The design allows each valve to be unidirectional. It’s not entirely unlike a Wankel Rotary, but retaining pistons rather going the whole hog and adopting a rotor. There’s a nifty little animation on the Wikipedia page, but what I really want to know is – what would a small one of these sound like?
(other Wikipedia finds of the day: a list of Rainbow Codes for British military projects – my favourite remains ‘Blue Circle,’ but that’s a bit of a cheat – and details on Miss Shilling’s Orifice. Which, perhaps surprisingly, is entirely safe for work. Why we never covered the eponymous inventor for Local Heroes is beyond me. Also: I never knew it was possible to fly to Ascension Island and the Falklands via RAF Brize Norton, though it’s still unclear quite how one goes about booking travel; mentions from RAF Mount Pleasant entry, Ascension Island entry. Oh, and this part of the entry on the F-4 Phantom II jet fighter:
On 10 May 1972, Randy “Duke” Cunningham and William P. Driscoll flying an F-4J with the radio call sign “Showtime 100” shot down three MiG-17s to become the first flying aces of the war.
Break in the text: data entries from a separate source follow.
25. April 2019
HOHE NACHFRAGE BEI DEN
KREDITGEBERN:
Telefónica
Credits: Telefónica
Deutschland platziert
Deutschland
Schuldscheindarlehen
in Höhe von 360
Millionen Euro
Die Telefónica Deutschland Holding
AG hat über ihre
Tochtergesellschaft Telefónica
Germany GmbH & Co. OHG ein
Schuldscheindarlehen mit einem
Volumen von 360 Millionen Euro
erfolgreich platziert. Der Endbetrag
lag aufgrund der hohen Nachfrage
Their fifth victory was believed at the time to be over a mysterious North Vietnamese ace Colonel Toon, now considered mythical. On the return flight, the Phantom was damaged by an enemy surface-to-air missile. To avoid being captured, Cunningham and Driscoll flew upside-down (the damage made the aircraft uncontrollable in a conventional attitude) and on fire until they could eject over water.